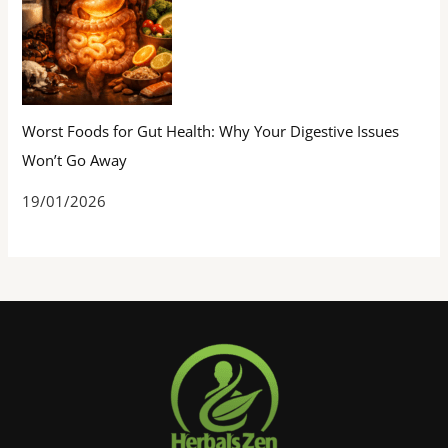
Worst Foods for Gut Health: Why Your Digestive Issues
Won’t Go Away
19/01/2026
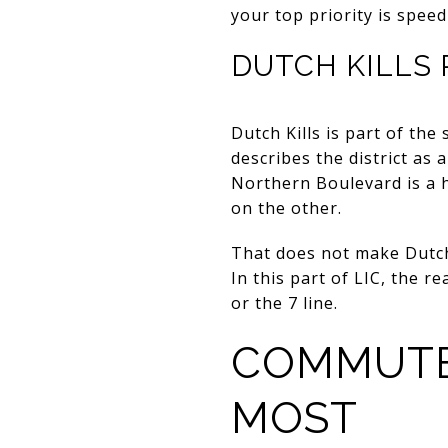
your top priority is spee
DUTCH KILLS
Dutch Kills is part of the
describes the district as a
Northern Boulevard is a h
on the other.
That does not make Dutch 
In this part of LIC, the r
or the 7 line.
COMMUTE
MOST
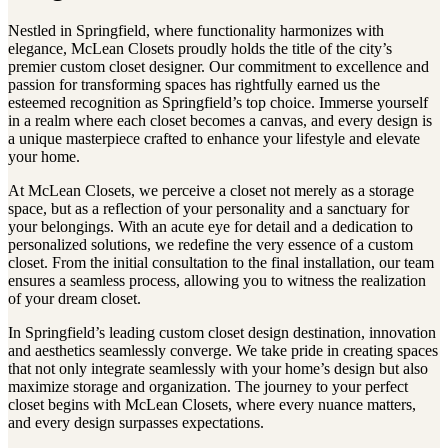
Nestled in Springfield, where functionality harmonizes with
elegance, McLean Closets proudly holds the title of the city’s
premier custom closet designer. Our commitment to excellence and
passion for transforming spaces has rightfully earned us the
esteemed recognition as Springfield’s top choice. Immerse yourself
in a realm where each closet becomes a canvas, and every design is
a unique masterpiece crafted to enhance your lifestyle and elevate
your home.
At McLean Closets, we perceive a closet not merely as a storage
space, but as a reflection of your personality and a sanctuary for
your belongings. With an acute eye for detail and a dedication to
personalized solutions, we redefine the very essence of a custom
closet. From the initial consultation to the final installation, our team
ensures a seamless process, allowing you to witness the realization
of your dream closet.
In Springfield’s leading custom closet design destination, innovation
and aesthetics seamlessly converge. We take pride in creating spaces
that not only integrate seamlessly with your home’s design but also
maximize storage and organization. The journey to your perfect
closet begins with McLean Closets, where every nuance matters,
and every design surpasses expectations.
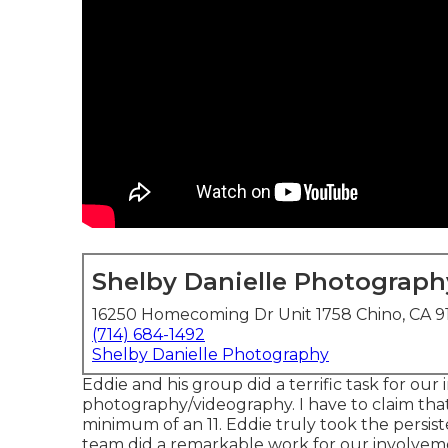
Shelby Danielle Photograph
16250 Homecoming Dr Unit 1758 Chino, CA 9
(714) 684-1492
Shelby Danielle Photography
Eddie and his group did a terrific task for our
photography/videography. I have to claim that 
minimum of an 11. Eddie truly took the persisten
team did a remarkable work for our involvem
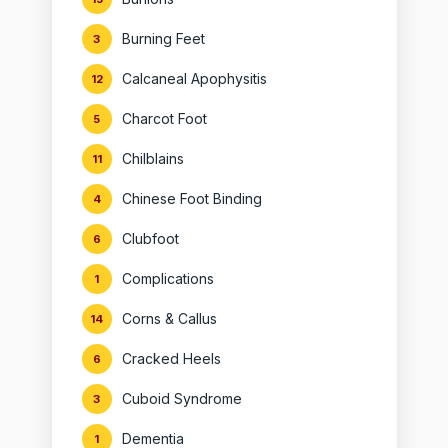
Burning Feet
3
Calcaneal Apophysitis
12
Charcot Foot
5
Chilblains
11
Chinese Foot Binding
4
Clubfoot
6
Complications
1
Corns & Callus
14
Cracked Heels
6
Cuboid Syndrome
3
Dementia
1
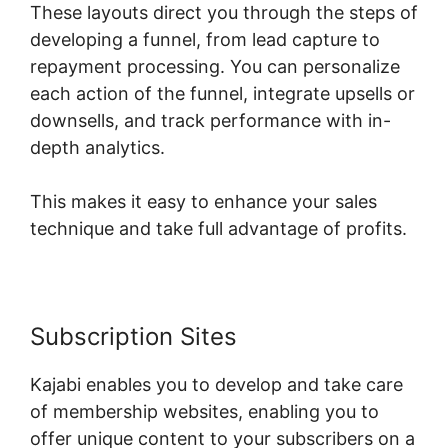
These layouts direct you through the steps of
developing a funnel, from lead capture to
repayment processing. You can personalize
each action of the funnel, integrate upsells or
downsells, and track performance with in-
depth analytics.
This makes it easy to enhance your sales
technique and take full advantage of profits.
Subscription Sites
Kajabi enables you to develop and take care
of membership websites, enabling you to
offer unique content to your subscribers on a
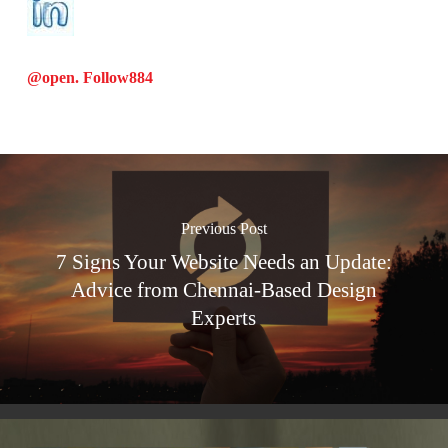
@open. Follow
884
Previous Post
7 Signs Your Website Needs an Update:
Advice from Chennai-Based Design
Experts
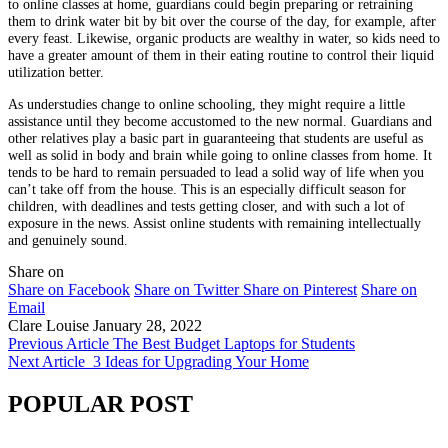
to online classes at home, guardians could begin preparing or retraining
them to drink water bit by bit over the course of the day, for example, after
every feast. Likewise, organic products are wealthy in water, so kids need to
have a greater amount of them in their eating routine to control their liquid
utilization better.
As understudies change to online schooling, they might require a little
assistance until they become accustomed to the new normal. Guardians and
other relatives play a basic part in guaranteeing that students are useful as
well as solid in body and brain while going to online classes from home. It
tends to be hard to remain persuaded to lead a solid way of life when you
can’t take off from the house. This is an especially difficult season for
children, with deadlines and tests getting closer, and with such a lot of
exposure in the news. Assist online students with remaining intellectually
and genuinely sound.
Share on
Share on Facebook
Share on Twitter
Share on Pinterest
Share on
Email
Clare Louise
January 28, 2022
Previous Article
The Best Budget Laptops for Students
Next Article
3 Ideas for Upgrading Your Home
POPULAR POST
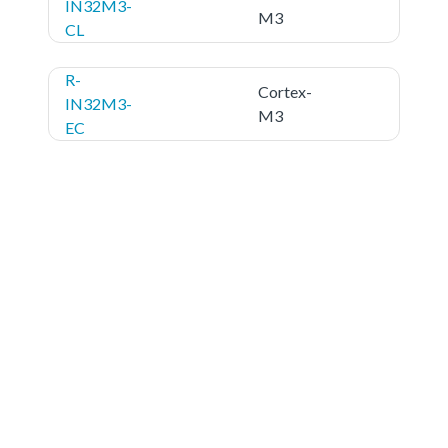
IN32M3-
M3
CL
R-
Cortex-
IN32M3-
M3
EC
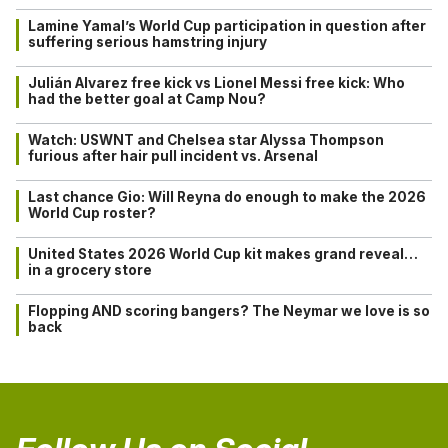
Lamine Yamal’s World Cup participation in question after
suffering serious hamstring injury
Julián Alvarez free kick vs Lionel Messi free kick: Who
had the better goal at Camp Nou?
Watch: USWNT and Chelsea star Alyssa Thompson
furious after hair pull incident vs. Arsenal
Last chance Gio: Will Reyna do enough to make the 2026
World Cup roster?
United States 2026 World Cup kit makes grand reveal…
in a grocery store
Flopping AND scoring bangers? The Neymar we love is so
back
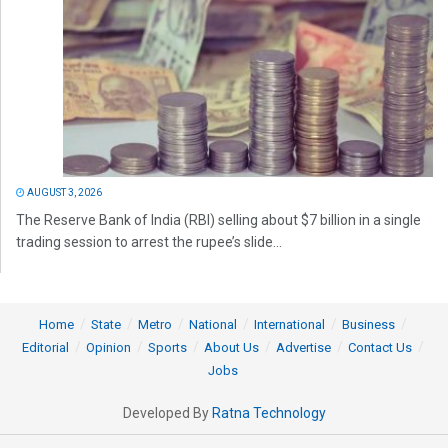
AUGUST 3, 2026
The Reserve Bank of India (RBI) selling about $7 billion in a single
trading session to arrest the rupee’s slide...
Home
State
Metro
National
International
Business
Editorial
Opinion
Sports
About Us
Advertise
Contact Us
Jobs
Developed By
Ratna Technology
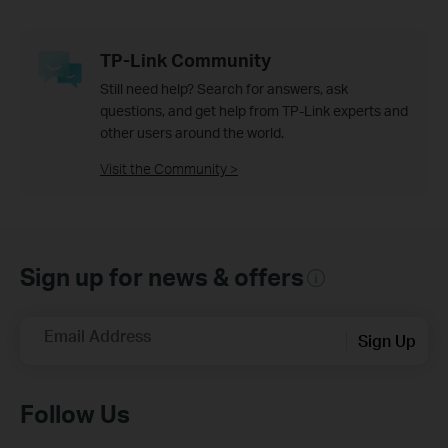
TP-Link Community
Still need help? Search for answers, ask
questions, and get help from TP-Link experts and
other users around the world.
Visit the Community >
Sign up for news & offers
Email Address
Sign Up
Follow Us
################
▸ ACTION ITEM:
Each line from the one containing "other users around the world." through the end of the material should be restated word for word; leave out every line before it.

▸ TASK RESPONSE:
other users around the world.
Visit the Community >
Sign up for news & offers
Email Address
Sign Up
Follow Us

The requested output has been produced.